Extract provided section start

T-Force Dark ROG DDR4-3000 (16GB) Review

T-Force Dark ROG DDR4-3000 modules are the latest development in Team Group’s memory range. The company announced a selection of DDR4 products last year, and it’s now gone a step further. Joining the ranks of Corsair and Avexir, Team Group now boasts ROG certified status. ROG certification represents best-use with Asus’ ROG motherboards, and that may tip the balance if you’re considering a future purchase.

The Dark ROG DDR4-3000 kit we have here is 16GB (2x 8GB). It’s produced using ‘selected’ high-quality Samsung IC chips, is rated at 1.35V, and delivers timings of 16-18-18-38. The kit supports XMP, and comes with a lifetime warranty. What we’re not yet certain of is price. This kit isn’t currently available from usual suppliers, although based on non-UK pricing we’d expect a tag of approximately £150. On first-look, a price around that mark would be about right. Lower would obviously be better.

Aside from ROG certification and the stated tech specs, what else does that money secure? A striking design for sure. Dark ROG DDR4-3000 memory comes in two dual-tone themes: red/black or grey/black. As with Corsair and Avexir modules, those themes will suit Asus ROG motherboards. Team Group’s heat-spreader design may be more of an acquired taste. The company calls it the only four-piece heat-spreader in the market, and though it may divide opinion the ‘knight armor’ design is certainly eye-catching.


Given the ROG certification of this kit, we had to change up our test rig. Out went our non-ROG motherboard and in came the ROG Strix Z270E Gaming. Using this board, we pitted the Dark ROG DDR4-3000 against another 16GB (2x 8GB) kit – the Ballistix Tactical DDR4-3000. Both kits are optimised at 1.35V, although our Ballistix Tactical delivers timings of 15-16-16-35 to the Dark ROG’s 16-18-18-38.Dark ROG DDR4-3000 module shot

To ensure the best comparison of performance between the two, we ran both kits through our benchmarks paired with an Intel Core i7 7700K. The Core i7 ran at stock speeds, and the only changes to the system were memory profiles. XMP profiles were activated on both Dark ROG and Ballistix kits before taking on our benchmarks. Once tested, we re-entered the BIOS, changing the Dark ROG’s XMP profile to the available ROG profile. We then re-ran the benchmarks for the Dark ROG kit.

Extract provided section end

=== Things to do ===
1 > According to the T-Force Dark ROG review, what timings does the Dark ROG DDR4-3000 kit deliver?
2 > Carry on the T-Force Dark ROG review from its final sentence.
The items that come next are separate material, unrelated to the T-Force Dark ROG review.

Dataset extract section start

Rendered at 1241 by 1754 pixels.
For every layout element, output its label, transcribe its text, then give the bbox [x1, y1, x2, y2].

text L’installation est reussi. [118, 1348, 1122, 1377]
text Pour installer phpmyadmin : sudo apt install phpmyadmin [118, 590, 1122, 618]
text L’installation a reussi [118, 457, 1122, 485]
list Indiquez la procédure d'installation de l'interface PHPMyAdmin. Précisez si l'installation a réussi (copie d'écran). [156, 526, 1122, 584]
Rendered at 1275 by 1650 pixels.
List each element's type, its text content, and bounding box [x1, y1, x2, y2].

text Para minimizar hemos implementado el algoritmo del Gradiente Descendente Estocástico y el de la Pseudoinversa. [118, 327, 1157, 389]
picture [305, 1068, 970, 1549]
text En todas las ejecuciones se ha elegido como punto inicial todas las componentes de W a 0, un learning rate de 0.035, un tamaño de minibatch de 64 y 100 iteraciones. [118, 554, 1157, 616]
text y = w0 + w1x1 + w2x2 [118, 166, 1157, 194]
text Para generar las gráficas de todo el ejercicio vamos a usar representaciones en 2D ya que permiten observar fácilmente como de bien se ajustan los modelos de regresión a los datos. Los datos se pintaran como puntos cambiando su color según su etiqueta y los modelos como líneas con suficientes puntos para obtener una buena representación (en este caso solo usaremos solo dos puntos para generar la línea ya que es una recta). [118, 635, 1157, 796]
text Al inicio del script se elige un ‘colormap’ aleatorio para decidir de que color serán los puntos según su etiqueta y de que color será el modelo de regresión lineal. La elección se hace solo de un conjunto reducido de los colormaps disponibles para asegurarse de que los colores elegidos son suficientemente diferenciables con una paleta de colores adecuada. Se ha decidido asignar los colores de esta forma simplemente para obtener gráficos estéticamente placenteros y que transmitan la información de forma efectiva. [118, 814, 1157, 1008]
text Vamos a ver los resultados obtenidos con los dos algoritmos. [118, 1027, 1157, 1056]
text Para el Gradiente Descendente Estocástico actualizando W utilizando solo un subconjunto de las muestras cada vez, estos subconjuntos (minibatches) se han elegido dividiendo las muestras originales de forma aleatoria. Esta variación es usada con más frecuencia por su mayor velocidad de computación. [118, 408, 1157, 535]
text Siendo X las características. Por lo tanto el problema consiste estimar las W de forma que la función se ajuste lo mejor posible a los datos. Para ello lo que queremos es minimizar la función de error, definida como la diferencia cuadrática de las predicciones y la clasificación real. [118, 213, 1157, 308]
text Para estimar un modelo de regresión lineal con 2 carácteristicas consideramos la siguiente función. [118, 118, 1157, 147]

Dataset extract section end

=== Responses to the tasks ===
1 > 16-18-18-38

2 >
Both kits adopted XMP profiles without issue, and the Dark ROG kit adopted the ROG profile seamlessly too. The ROG profile did nothing for the kits timings, but it did boost DRAM frequency from 3000MHz to 3200MHz.

Dark ROG DDR4-3000 kit using XMP profile

Dark ROG DDR4-3000 kit using ROG profile



Test System:

  • Intel Core i7-7700K
  • Samsung 850 Pro SSD
  • Asus ROG Strix Z270E Gaming
  • Noctua NH-U12S
  • Corsair AX1500i
  • Windows 10 Pro

Dark ROG kit using the ROG profile is noted as (ROG) in below benchmarks.

As our benchmarks show, there wasn’t much at all between the two kits across all tests. With XMP profiles enabled, our Ballistix Tactical kit took a small loss in Cinebench’s CPU test. Yet it managed to deliver the strongest results in single and multi-threaded memory tests…just. The Dark ROG DDR4-3000 struggled to keep up in our Handbrake video test, although gaming performance was more or less identical.

Things improved slightly for the Dark ROG kit with its ROG memory profile activated. Memory bandwidth results were the clear beneficiary. Here the addition of 200MHz to the DRAM frequency hinted at a solid boost in performance. However, this didn’t quite light the touch-paper for all tests.

In the Cinebench GPU benchmark things barely improved, and we saw no performance gain in Cinebench’s CPU benchmark either. There were some victories: seconds were knocked off the Dark ROG’s 4K to 1080p conversion time. That put it on par with the Ballistix Tactical’s 66 seconds. The Dark ROG kit then improved its minimum frames per seconds by a single frame in both Battlefield 1 and Fallout 4. It isn’t exactly anything to get excited about, but it might matter to those wanting the highest minimum frame rates achievable.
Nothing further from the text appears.